---
license: apache-2.0
tags:
  - object-detection
  - keypoint-detection
  - pose-estimation
  - onnx
  - dinov2
  - vitpose
  - rtmdet
  - mascot
  - chibi
  - kemono
library_name: onnx
base_model:
  - facebook/dinov2-large
inference: false
---

# mascot-pose-detect

Two-stage mascot pose detector for chibi, kemono, and other stylized mascot characters.

This repository provides ONNX artifacts for portable inference:

1. Stage 1: a 7-class RTMDet-tiny bounding-box detector.
2. Stage 2: a DINOv2-Large backbone with a ViTPose-style COCO-17 heatmap head.

The keypoint model is fine-tuned for stylized mascot bodies whose proportions differ strongly from real human pose datasets.
The consumer should lift the COCO-17 keypoints to DWPose-25 / POSE_KEYPOINT format and derive toe points from the foot bounding boxes.
Hand keypoints are expected to be generated by a separate hand-template fitter when required.

## License

This model package is released under the Apache License 2.0.

The Stage 2 keypoint model is based on `facebook/dinov2-large`, which is also released under Apache 2.0.
It does not use the older MAE-pretrained ViTPose-L checkpoint that constrained the previous test bundle to non-commercial use.

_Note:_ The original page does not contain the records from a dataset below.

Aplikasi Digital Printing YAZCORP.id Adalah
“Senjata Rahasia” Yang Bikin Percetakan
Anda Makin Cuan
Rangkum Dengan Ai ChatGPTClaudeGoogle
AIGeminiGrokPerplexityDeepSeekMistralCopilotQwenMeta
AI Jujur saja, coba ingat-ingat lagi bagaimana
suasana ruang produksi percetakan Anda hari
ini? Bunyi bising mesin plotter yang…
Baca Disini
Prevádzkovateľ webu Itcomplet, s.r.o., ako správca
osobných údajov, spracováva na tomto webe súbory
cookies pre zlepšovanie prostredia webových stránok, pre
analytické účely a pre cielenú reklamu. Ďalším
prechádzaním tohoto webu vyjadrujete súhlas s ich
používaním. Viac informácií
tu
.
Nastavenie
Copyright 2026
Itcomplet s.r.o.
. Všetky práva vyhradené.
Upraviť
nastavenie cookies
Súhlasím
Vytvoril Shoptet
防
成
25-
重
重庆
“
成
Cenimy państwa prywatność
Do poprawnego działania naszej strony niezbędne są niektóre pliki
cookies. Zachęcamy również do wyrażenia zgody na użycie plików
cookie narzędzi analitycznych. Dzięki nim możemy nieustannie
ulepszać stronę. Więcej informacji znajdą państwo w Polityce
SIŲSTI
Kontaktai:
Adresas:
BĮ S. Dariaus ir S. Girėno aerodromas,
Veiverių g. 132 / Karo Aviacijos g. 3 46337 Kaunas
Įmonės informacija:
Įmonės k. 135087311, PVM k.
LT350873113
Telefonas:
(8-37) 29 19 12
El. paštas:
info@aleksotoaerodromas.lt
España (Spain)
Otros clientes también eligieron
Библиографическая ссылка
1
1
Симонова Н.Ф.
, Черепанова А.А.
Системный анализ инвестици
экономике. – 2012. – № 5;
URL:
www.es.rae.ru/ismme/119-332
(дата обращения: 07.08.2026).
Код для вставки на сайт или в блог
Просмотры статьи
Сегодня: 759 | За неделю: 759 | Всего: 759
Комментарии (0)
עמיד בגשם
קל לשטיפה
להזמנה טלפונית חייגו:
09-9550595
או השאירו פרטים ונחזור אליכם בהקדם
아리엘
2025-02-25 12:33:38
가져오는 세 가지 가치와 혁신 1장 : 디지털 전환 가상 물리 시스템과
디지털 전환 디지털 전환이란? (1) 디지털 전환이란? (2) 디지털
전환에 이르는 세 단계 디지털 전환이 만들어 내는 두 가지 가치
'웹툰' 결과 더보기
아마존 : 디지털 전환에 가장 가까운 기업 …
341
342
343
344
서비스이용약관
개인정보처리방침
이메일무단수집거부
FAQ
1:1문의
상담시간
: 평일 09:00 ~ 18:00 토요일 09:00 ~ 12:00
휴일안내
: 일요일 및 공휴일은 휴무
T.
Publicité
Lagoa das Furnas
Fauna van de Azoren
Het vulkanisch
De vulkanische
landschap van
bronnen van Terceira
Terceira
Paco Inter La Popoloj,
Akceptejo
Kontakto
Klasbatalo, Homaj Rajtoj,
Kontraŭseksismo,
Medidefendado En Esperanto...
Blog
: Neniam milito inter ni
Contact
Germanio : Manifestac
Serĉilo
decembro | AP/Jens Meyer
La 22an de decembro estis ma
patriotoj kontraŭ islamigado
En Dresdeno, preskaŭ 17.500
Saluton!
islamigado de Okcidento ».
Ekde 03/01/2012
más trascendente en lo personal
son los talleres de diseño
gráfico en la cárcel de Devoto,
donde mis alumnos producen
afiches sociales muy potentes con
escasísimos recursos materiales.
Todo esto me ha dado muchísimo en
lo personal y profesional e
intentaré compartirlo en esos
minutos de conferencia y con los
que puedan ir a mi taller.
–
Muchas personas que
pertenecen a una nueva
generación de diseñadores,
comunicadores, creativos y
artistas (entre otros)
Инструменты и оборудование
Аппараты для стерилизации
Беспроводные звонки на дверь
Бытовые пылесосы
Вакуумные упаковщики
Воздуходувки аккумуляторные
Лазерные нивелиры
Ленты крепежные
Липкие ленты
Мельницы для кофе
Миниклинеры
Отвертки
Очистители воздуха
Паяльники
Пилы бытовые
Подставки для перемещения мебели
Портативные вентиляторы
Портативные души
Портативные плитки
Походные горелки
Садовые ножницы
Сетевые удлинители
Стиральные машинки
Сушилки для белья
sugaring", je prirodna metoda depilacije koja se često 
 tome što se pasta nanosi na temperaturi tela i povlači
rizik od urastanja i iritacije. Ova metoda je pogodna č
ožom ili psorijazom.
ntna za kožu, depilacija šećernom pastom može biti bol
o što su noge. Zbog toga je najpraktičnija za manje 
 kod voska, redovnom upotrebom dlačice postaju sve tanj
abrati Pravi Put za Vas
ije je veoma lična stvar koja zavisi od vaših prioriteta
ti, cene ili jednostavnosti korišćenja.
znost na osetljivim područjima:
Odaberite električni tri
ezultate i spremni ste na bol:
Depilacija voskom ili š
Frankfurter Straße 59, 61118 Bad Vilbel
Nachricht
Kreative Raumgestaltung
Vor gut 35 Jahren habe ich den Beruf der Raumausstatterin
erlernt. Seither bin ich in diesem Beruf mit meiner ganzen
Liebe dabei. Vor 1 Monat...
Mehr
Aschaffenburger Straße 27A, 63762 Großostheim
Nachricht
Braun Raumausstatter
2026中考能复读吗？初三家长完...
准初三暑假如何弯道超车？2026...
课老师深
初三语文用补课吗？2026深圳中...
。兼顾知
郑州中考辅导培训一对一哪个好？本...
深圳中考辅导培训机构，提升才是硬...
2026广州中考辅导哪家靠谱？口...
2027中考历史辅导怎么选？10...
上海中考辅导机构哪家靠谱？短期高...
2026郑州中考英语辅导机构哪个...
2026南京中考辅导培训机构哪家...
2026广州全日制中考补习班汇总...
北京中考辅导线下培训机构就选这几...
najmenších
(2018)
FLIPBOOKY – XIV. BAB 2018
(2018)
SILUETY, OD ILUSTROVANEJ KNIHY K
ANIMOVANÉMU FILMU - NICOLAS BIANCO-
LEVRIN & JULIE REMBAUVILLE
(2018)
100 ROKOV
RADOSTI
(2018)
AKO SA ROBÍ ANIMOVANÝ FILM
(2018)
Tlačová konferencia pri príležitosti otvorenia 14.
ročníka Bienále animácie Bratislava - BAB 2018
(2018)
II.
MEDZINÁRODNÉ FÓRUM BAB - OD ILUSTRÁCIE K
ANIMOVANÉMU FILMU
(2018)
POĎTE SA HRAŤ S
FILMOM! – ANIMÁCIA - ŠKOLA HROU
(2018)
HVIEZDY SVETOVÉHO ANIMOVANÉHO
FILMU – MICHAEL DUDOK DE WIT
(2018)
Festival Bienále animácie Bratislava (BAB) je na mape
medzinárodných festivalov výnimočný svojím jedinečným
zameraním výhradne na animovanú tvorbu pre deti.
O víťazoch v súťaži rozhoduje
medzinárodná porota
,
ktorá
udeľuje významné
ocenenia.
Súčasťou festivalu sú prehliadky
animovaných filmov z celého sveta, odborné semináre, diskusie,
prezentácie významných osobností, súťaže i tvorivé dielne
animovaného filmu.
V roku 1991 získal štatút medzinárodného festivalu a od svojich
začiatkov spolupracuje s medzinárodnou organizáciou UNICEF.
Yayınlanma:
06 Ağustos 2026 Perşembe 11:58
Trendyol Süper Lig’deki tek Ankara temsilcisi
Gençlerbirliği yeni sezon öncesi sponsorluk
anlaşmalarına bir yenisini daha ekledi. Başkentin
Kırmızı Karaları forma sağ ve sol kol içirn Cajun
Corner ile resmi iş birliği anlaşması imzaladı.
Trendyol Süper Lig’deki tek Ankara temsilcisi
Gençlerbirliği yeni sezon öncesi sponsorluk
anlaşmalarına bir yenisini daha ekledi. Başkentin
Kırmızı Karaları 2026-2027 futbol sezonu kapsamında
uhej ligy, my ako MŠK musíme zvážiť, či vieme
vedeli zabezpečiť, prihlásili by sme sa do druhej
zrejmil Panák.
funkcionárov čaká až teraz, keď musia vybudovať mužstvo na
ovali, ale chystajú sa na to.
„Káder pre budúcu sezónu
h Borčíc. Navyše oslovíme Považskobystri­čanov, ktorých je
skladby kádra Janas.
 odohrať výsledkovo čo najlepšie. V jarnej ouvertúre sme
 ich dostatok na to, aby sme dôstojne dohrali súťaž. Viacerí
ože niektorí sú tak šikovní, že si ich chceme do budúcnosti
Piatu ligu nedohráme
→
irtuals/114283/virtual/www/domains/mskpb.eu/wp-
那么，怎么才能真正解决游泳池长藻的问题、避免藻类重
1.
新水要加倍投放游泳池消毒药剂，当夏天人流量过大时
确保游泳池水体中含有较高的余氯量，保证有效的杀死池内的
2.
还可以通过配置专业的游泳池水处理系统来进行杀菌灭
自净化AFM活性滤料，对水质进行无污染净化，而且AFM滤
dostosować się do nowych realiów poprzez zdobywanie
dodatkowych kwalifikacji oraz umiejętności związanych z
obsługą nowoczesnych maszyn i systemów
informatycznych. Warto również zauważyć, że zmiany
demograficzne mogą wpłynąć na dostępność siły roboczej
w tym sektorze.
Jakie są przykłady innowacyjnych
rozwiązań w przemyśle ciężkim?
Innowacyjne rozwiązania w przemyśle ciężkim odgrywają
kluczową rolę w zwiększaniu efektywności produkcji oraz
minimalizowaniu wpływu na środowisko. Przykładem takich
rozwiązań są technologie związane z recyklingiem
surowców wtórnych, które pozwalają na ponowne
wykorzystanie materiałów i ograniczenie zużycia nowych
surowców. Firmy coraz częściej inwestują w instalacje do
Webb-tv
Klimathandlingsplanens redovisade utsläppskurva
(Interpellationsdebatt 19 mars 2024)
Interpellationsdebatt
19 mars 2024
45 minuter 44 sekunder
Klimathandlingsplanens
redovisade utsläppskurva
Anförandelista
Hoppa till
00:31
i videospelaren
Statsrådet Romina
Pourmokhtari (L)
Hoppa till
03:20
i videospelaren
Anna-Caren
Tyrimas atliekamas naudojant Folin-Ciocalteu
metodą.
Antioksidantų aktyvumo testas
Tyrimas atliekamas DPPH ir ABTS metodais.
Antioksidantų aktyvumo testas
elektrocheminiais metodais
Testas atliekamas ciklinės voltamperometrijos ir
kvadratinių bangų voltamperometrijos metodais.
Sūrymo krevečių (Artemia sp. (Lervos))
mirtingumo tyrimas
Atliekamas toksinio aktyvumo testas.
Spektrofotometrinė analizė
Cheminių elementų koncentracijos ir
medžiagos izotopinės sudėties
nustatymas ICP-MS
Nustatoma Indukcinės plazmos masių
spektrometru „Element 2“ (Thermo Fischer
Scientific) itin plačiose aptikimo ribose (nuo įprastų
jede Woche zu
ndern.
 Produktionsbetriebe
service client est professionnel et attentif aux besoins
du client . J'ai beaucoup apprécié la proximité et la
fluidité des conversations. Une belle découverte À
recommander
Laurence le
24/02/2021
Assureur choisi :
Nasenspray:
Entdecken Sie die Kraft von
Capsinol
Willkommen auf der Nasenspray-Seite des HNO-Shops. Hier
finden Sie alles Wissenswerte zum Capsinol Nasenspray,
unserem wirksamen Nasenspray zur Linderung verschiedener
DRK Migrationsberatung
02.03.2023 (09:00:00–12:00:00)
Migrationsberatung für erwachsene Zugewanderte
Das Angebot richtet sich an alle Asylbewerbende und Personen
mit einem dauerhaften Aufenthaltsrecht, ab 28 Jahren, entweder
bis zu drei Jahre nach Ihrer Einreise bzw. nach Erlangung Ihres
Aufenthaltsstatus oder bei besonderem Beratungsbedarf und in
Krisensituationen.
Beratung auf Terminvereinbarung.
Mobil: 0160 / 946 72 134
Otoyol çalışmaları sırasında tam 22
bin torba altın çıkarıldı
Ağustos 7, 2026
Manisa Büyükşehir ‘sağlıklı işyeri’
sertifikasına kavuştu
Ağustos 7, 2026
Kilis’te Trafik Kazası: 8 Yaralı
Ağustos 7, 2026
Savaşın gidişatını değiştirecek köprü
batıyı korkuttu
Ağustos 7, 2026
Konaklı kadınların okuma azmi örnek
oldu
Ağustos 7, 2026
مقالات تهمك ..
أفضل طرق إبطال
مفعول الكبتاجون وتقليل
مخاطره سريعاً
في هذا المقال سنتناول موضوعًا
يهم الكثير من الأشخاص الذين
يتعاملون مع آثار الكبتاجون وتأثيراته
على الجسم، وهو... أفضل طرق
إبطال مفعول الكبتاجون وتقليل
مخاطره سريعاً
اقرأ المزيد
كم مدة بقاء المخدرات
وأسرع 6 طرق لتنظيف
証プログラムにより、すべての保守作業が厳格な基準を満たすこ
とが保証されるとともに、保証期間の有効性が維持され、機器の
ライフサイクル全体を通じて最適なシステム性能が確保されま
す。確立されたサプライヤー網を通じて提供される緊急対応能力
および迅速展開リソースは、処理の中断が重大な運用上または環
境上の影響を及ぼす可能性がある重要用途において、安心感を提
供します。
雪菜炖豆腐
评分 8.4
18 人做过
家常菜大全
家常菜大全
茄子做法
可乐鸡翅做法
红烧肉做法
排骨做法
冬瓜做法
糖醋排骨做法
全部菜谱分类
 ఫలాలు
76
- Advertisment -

The training annotations and source images are not included in this repository.

## Repository Contents

```text
grmchn/mascot-pose-detect/
├── bbox/
│   ├── model.onnx
│   ├── classes.json
│   └── decode_params.json
└── keypoint/
    ├── dinov2_vitpose_l/
    │   ├── model.onnx
    │   └── meta.json
    └── dinov2_vitpose_l_v2/
        ├── model.onnx
        └── meta.json
```

## Stage 1: BBox Detector

The bbox model detects seven mascot body regions:

| index | name |
|------:|------|
| 0 | `full` |
| 1 | `head` |
| 2 | `body` |
| 3 | `hand_left` |
| 4 | `hand_right` |
| 5 | `foot_left` |
| 6 | `foot_right` |

Left and right follow anatomical / character-view naming.
For a front-facing character, the character's right side usually appears on the screen-left side.

## Stage 2: Keypoint Detector

The keypoint model input is a top-down crop from the Stage 1 `full` or `body` bbox.

## Model Versions

| version | keypoint path | training run | status |
|---|---|---|---|
| v1 | `keypoint/dinov2_vitpose_l/` | `general_filtered` | Stable baseline release |
| v2 | `keypoint/dinov2_vitpose_l_v2/` | `final_v3_from_final_v2` | Updated model with additional hard-example training |

Both versions use the same architecture, input shape, output heatmap shape, and post-processing contract.
Switching from v1 to v2 only requires changing the keypoint variant path from `dinov2_vitpose_l` to `dinov2_vitpose_l_v2`.

| field | value |
|---|---|
| Architecture | `dinov2_vitpose_l` |
| Backbone | `facebook/dinov2-large` |
| Input | `1x3x224x168` NCHW RGB, ImageNet-normalized |
| Output | `heatmap` |
| Keypoint layout | COCO-17 |
| Post-process layout | DWPose-25 / POSE_KEYPOINT-compatible |

See each version's `meta.json` for exact input size, normalization values, output names, and post-processing notes.

## Download

```python
from huggingface_hub import snapshot_download

local_dir = snapshot_download(
    repo_id="grmchn/mascot-pose-detect",
    allow_patterns=[
        "bbox/*",
        "keypoint/dinov2_vitpose_l_v2/*",
    ],
)
```

## Notes

This is not an OpenPose implementation and does not include OpenPose weights.
It produces keypoints that can be converted into an OpenPose-compatible JSON schema for downstream tools.

The model was trained for stylized mascot characters.
It may not generalize to realistic human photos without additional fine-tuning.